Monday, October 31, 2016

Wait for It

So, I think I've mentioned in other posts (like this one *cough*) that I'm not normally one for bandwagons.  Thankfully, though, I'd only heard a few things about Hamilton and was therefore able to embrace it and enjoy it.  

For those that have not had the opportunity to listen to it yet, it is a lot of fun and is well put together, a warts and all story.  The construction, too, is slick, with reoccurring motifs in the music and lyrics that are used in different ways at different points in the stories.  One of my favorite elements, though, is how Aaron Burr is a foil for Hamilton the whole way through.  Alexander Hamilton is always goes through life in a rush, always taking risks, pushing forward, and writing excessively, "like he's running out of time."  Aaron, however, takes a very different perspective in my favorite song of the whole musical:  check it out.  

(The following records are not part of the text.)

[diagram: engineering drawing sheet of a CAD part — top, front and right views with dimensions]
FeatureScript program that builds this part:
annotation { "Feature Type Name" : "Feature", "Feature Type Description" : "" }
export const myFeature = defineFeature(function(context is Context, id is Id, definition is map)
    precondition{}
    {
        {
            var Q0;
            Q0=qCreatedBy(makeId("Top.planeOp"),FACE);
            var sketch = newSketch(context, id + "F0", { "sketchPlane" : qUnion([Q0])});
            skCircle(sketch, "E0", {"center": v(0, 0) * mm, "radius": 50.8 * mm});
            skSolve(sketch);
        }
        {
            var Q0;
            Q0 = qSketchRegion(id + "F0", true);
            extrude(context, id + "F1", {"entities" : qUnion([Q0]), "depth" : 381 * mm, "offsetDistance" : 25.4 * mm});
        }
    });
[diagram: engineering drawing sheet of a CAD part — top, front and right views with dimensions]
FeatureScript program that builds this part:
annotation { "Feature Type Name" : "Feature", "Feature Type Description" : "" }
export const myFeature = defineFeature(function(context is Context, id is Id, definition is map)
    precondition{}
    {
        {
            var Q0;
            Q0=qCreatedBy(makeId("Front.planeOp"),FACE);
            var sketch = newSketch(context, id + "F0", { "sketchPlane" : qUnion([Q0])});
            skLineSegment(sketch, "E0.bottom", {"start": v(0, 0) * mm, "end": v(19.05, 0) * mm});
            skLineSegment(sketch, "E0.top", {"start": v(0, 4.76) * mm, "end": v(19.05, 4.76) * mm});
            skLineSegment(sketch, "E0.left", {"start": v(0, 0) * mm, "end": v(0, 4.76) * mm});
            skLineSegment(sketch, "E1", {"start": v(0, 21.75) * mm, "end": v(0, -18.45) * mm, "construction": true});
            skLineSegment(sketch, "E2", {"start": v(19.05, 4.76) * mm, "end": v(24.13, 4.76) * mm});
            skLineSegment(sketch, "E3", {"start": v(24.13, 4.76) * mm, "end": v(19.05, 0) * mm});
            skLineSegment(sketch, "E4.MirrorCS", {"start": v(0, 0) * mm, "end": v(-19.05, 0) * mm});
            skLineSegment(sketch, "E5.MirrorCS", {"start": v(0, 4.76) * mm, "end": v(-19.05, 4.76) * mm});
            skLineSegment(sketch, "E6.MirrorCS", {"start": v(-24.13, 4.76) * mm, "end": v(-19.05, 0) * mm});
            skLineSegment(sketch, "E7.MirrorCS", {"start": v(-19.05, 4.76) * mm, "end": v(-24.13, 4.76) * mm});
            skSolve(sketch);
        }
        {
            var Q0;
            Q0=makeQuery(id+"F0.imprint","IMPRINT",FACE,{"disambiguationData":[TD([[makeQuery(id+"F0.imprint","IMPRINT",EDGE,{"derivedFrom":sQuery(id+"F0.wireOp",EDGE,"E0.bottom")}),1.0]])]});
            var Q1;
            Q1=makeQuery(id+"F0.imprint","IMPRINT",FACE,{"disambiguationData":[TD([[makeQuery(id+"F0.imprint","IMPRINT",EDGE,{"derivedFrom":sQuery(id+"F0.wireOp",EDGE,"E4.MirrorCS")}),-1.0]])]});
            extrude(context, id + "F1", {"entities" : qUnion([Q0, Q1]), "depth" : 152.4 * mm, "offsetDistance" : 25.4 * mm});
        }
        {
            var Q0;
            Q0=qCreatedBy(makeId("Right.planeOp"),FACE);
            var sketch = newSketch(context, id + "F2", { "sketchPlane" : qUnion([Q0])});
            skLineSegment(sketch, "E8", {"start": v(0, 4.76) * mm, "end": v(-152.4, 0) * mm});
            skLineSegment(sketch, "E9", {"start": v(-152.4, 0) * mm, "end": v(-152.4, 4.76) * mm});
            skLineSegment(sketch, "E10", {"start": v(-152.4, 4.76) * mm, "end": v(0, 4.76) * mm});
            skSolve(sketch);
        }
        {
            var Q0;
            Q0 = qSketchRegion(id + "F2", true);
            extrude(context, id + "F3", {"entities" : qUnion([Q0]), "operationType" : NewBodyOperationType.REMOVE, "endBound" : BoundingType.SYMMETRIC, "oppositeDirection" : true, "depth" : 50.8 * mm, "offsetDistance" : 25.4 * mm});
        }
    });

Aaron Burr, in the musical at least, always weighs his options.  He doesn't choose a side so that he can choose when the time is right, waiting for the right opportunity.  Alexander Hamilton, by contrast, seems to keep winning despite going against Aaron's philosophy, which Aaron finds both perplexing and amazing.  Immediately before this song, Alexander recommends to Aaron to go after the woman he's in love with, even though she is married to a British officer.  He starts the song musing over this situation.  

"Love doesn't discriminate between the sinners and the saints...
And if there's a reason I'm by her side
When so many have tried,
I'm willing to wait for it
I'm willing to wait for it"

Aaron is recognizing that he doesn't fully understand why his lover chose him over anyone else that she could have had.  He's willing to wait and find out what that reason is, mostly I believe out of gratitude, not wanting to question his own good fortune.  Then, he starts reflecting on his parents.  

"Death doesn't discriminate between the sinners and the saints...
And if there's a reason I'm still alive
When everyone who loves me has died
I'm willing to wait for it
I'm willing to wait for it"

Aaron's not sure why his parents were taken from him or why he is still alive, but he's willing to wait to see what the reason is for this, too.  

However, Aaron seems to be tired of trying to justify this waiting, declaring that he's "not standing still, [he's] lying in wait."  His thoughts this shift to his rival, noticing that although Alexander Hamilton acts counter-intuitively to everything else he's believed, he somehow still seems to come out on top.  This, too, confuses Aaron, and he's willing to wait and see what the reason for that is, too.  

"Life doesn't discriminate between the sinners and the saints
It takes and it takes and it takes
We keep living anyway
We rise and we fall and we make our mistakes
And if there's a reason I'm still alive
When so many have died
Then I'm willing to wait for it"

Through the course of the musical, we can see both Hamilton and Burr cross paths again and again, each time subtlely changing the other, until Aaron goes out on a limb for something he wants and Alexander specifically refrains from taking sides until he has to.  

I have had a conversation with many people recently, it seems, particularly over the last couple of years, where we had a discussion about waiting.  It seems that Andy and I know a lot of people right now that are in transition states.  Some of that is a product of decisions that were made, but in more cases, this is now a part of millennial life--when you've grown up hearing that you must go to college in order to get a good job, even implying that you will surely then get a good job upon finishing college, saddled with on average 25K worth of debt, told that you should find a unique vocation and you're "too good" for flipping burgers, well, a lot of us would rather have started out with nothing instead of all that baggage.  

We're not lazy--the world is just different.  We're not failures for not doing everything exactly as our parents did.  We're not failures for not being exactly where someone else things we should be in life.  In fact, we're not even failures for not being where WE want to be in life.  

That comes back to the waiting thing.  Andy and I have agreed that we are homesick for the future, that there are definitely places that we want to be in life that aren't exactly where we are now.  But we're still making all of the right steps toward that future.  Waiting is not an idle thing--we're preparing  in every way we can now.  It doesn't make us any less frustrated, but its reassuring all the same.  For the things we really want, we're willing to wait. 

And in the meanwhile, there are many good things about where we're at now, surrounding ourselves with good people, adventures, and attempting to be fiscally responsible.  Everything else will hopefully make sense in time.